EgoMemory: Memory-Augmented Personalized Retrieval for Long-Context Egocentric Video
- Yuanmin Tang ,
- Jue Zhang ,
- Xiaoting Qin ,
- Jing Yu ,
- Meikang Qiu ,
- Gaopeng Gou ,
- Gang Xiong ,
- Qingwei Lin 林庆维 ,
- Saravan Rajmohan ,
- Dongmei Zhang ,
- Qi Wu
ACL Findings |
Recent advances in AI and wearable devices, such as augmented-reality glasses, have made it possible to augment human memory by retrieving personal experiences in response to natural language queries. However, existing egocentric video datasets fall short in supporting the personalization and long-context reasoning required for episodic memory retrieval.
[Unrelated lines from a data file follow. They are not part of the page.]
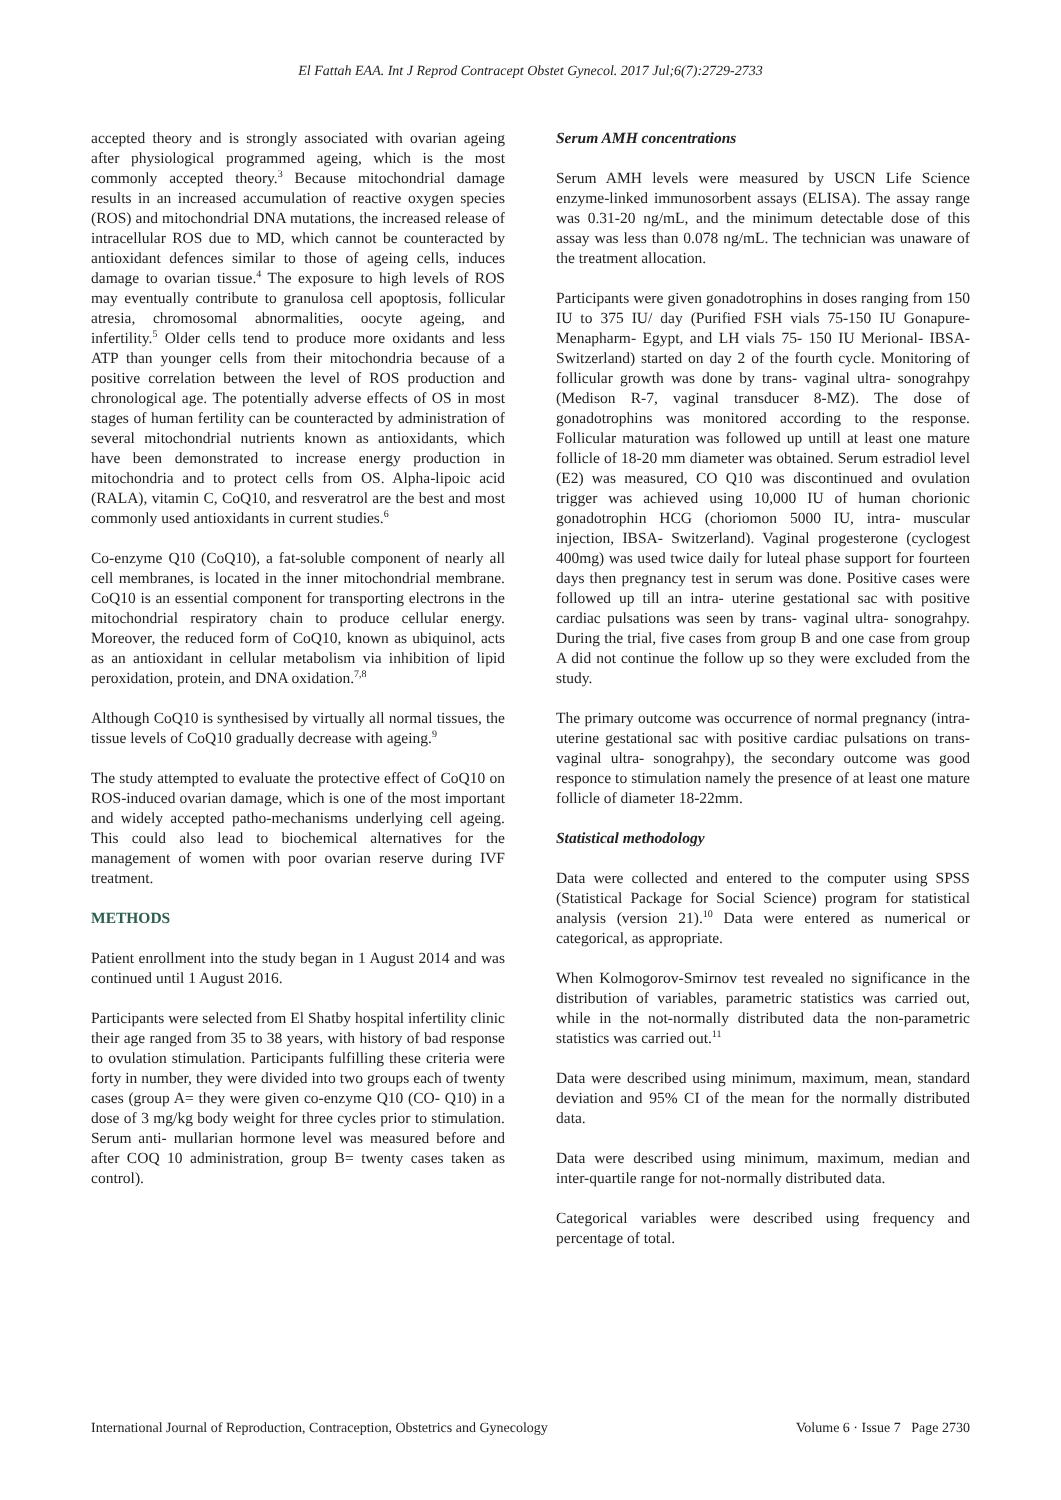El Fattah EAA. Int J Reprod Contracept Obstet Gynecol. 2017 Jul;6(7):2729-2733
accepted theory and is strongly associated with ovarian ageing after physiological programmed ageing, which is the most commonly accepted theory.<sup>3</sup> Because mitochondrial damage results in an increased accumulation of reactive oxygen species (ROS) and mitochondrial DNA mutations, the increased release of intracellular ROS due to MD, which cannot be counteracted by antioxidant defences similar to those of ageing cells, induces damage to ovarian tissue.<sup>4</sup> The exposure to high levels of ROS may eventually contribute to granulosa cell apoptosis, follicular atresia, chromosomal abnormalities, oocyte ageing, and infertility.<sup>5</sup> Older cells tend to produce more oxidants and less ATP than younger cells from their mitochondria because of a positive correlation between the level of ROS production and chronological age. The potentially adverse effects of OS in most stages of human fertility can be counteracted by administration of several mitochondrial nutrients known as antioxidants, which have been demonstrated to increase energy production in mitochondria and to protect cells from OS. Alpha-lipoic acid (RALA), vitamin C, CoQ10, and resveratrol are the best and most commonly used antioxidants in current studies.<sup>6</sup>
Co-enzyme Q10 (CoQ10), a fat-soluble component of nearly all cell membranes, is located in the inner mitochondrial membrane. CoQ10 is an essential component for transporting electrons in the mitochondrial respiratory chain to produce cellular energy. Moreover, the reduced form of CoQ10, known as ubiquinol, acts as an antioxidant in cellular metabolism via inhibition of lipid peroxidation, protein, and DNA oxidation.<sup>7,8</sup>
Although CoQ10 is synthesised by virtually all normal tissues, the tissue levels of CoQ10 gradually decrease with ageing.<sup>9</sup>
The study attempted to evaluate the protective effect of CoQ10 on ROS-induced ovarian damage, which is one of the most important and widely accepted patho-mechanisms underlying cell ageing. This could also lead to biochemical alternatives for the management of women with poor ovarian reserve during IVF treatment.
METHODS
Patient enrollment into the study began in 1 August 2014 and was continued until 1 August 2016.
Participants were selected from El Shatby hospital infertility clinic their age ranged from 35 to 38 years, with history of bad response to ovulation stimulation. Participants fulfilling these criteria were forty in number, they were divided into two groups each of twenty cases (group A= they were given co-enzyme Q10 (CO- Q10) in a dose of 3 mg/kg body weight for three cycles prior to stimulation. Serum anti- mullarian hormone level was measured before and after COQ 10 administration, group B= twenty cases taken as control).
Serum AMH concentrations
Serum AMH levels were measured by USCN Life Science enzyme-linked immunosorbent assays (ELISA). The assay range was 0.31-20 ng/mL, and the minimum detectable dose of this assay was less than 0.078 ng/mL. The technician was unaware of the treatment allocation.
Participants were given gonadotrophins in doses ranging from 150 IU to 375 IU/ day (Purified FSH vials 75-150 IU Gonapure- Menapharm- Egypt, and LH vials 75- 150 IU Merional- IBSA- Switzerland) started on day 2 of the fourth cycle. Monitoring of follicular growth was done by trans- vaginal ultra- sonograhpy (Medison R-7, vaginal transducer 8-MZ). The dose of gonadotrophins was monitored according to the response. Follicular maturation was followed up untill at least one mature follicle of 18-20 mm diameter was obtained. Serum estradiol level (E2) was measured, CO Q10 was discontinued and ovulation trigger was achieved using 10,000 IU of human chorionic gonadotrophin HCG (choriomon 5000 IU, intra- muscular injection, IBSA- Switzerland). Vaginal progesterone (cyclogest 400mg) was used twice daily for luteal phase support for fourteen days then pregnancy test in serum was done. Positive cases were followed up till an intra- uterine gestational sac with positive cardiac pulsations was seen by trans- vaginal ultra- sonograhpy. During the trial, five cases from group B and one case from group A did not continue the follow up so they were excluded from the study.
The primary outcome was occurrence of normal pregnancy (intra- uterine gestational sac with positive cardiac pulsations on trans- vaginal ultra- sonograhpy), the secondary outcome was good responce to stimulation namely the presence of at least one mature follicle of diameter 18-22mm.
Statistical methodology
Data were collected and entered to the computer using SPSS (Statistical Package for Social Science) program for statistical analysis (version 21).<sup>10</sup> Data were entered as numerical or categorical, as appropriate.
When Kolmogorov-Smirnov test revealed no significance in the distribution of variables, parametric statistics was carried out, while in the not-normally distributed data the non-parametric statistics was carried out.<sup>11</sup>
Data were described using minimum, maximum, mean, standard deviation and 95% CI of the mean for the normally distributed data.
Data were described using minimum, maximum, median and inter-quartile range for not-normally distributed data.
Categorical variables were described using frequency and percentage of total.
International Journal of Reproduction, Contraception, Obstetrics and Gynecology Volume 6 · Issue 7 Page 2730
To address these limitations, we introduce EgoMemory, a benchmark derived from Ego4D, enriched with 165,795 user-specific object annotations over 245 videos from 45 participants, yielding 639 distinct, human-curated, and evaluated queries for rich and individualized episodic memory retrieval. Leveraging this resource, we present EgoRetriever, a novel, training-free retrieval framework that combines Multimodal Large Language Models with reflective Chain-of-Thought prompting. Our approach enables interpretive inference of user intent and generates detailed target video descriptions by leveraging contextualized personal memory for video retrieval. Extensive experiments on three benchmarks, including EgoMemory, EgoCVR, and EgoLife, demonstrate that EgoRetriever consistently and substantially outperforms state-of-the-art baselines, highlighting its strong generalizability and practical potential for personalized, long-context egocentric video retrieval.